The Bolivian Election Mystery

Ideas and Issues
Facebooktwitterredditlinkedin

New Orleans       In the United States now we wait and watch while President Trump stoops to historically new lows in trying to subvert the vote of the people and resist the inevitable that he lost the election to Biden at the Electoral College and by a more than a five million vote drubbing.  Having failed to game the court system with manufactured instances of voter fraud where he is unable to produce evidence, Trump is now resorting to the dirty trick bag of dictators.

Two hyper-partisan Republican election commissioners in Detroit at first tried to refuse to certify the election there in an act that seemed to be blatant racism, and certainly baseless, and then recanted after voters and state officials went crazy at their action.  Trump called them personally to get them to recant again with an affidavit, but the state continues to move to certify,  so he can sue if he wants.  Even more outrageous, he has invited Michigan Republican leaders to the White House to arm twist them to get the party-controlled legislature to send delegates on his slate to the Electoral College.  The Republican head of the state senate seems to be saying this is poppycock, but it just establishes how obsessed Trump is that he thinks he can steal an election in plain sight.

If you want to steal an election, you need to have a very tight plan before the votes are counted, not afterwards when everyone already knows the results.  This is election fraud 101.  In Honduras most recently, the president was losing badly and then, suddenly, no results were reported overnight, and when they began again, he was magically reelected.  He had been the beneficiary of a golpista, so he had the support of the military and others for this outrage.  Not so, Trump.

A bigger mystery is Bolivia.  The Organizers Forum visited there several years ago, so we have followed events in that country since then.  Evo Morales was trying for a fourth term.  He had been widely supported as the first indigenous president and had delivered in many areas including reducing poverty.  In the election, he was barely trailing and vote-counting was suspended.  When it resumed the next day, Evo barely eked out a victory. The Organization of American States reported election irregularities.  There were massive protests for weeks, and Morales went into exile in Mexico.  Another election has now occurred.  Morales’ party won, and he has returned.  The question remains.  Was their voter fraud last time?

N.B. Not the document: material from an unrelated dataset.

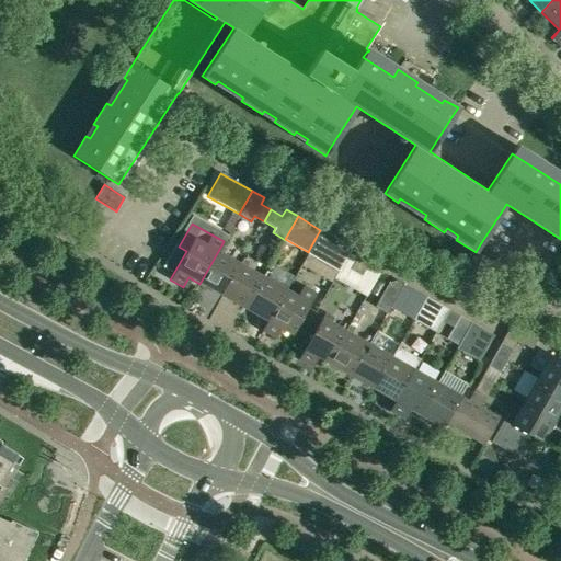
[(318,260),(338,272),(348,254),(339,249),(343,242),(331,236),(328,242),(317,236),(310,248),(321,254),(318,260)]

This gets interesting.  I tried to track down Francisco Rodriguez who was one of the authors of a report that indicated there likely wasn’t fraud.  He was supposedly at Tulane, but repeated inquires to his website and the university were fruitless.  The report had focused on late-counted votes from rural areas and the results of “methodological and coding errors” that stress the “importance of documenting innocuous explanations for differences in early-and late-counted votes.”  In other words, in Evo’s case, he may have won, but also may have delayed the count creating havoc, rather than fraud.

Either way, if Trump were willing to learn lessons, trying to steal an election after the voting is underway and the tally is known is impossible.  His own Republican Party has known this for years, which is why they specialize in voter suppression in order to subvert the election before the count.  After the count, it’s too late, and people everywhere are in the streets to make sure their will is followed, unless of course the military is willing to force the issues.  The US military has made it clear that they will follow the Constitution, not the President, so we are luckier than our southern neighbors.

It’s a sad situation, but one where we are fortunate to know the outcome already.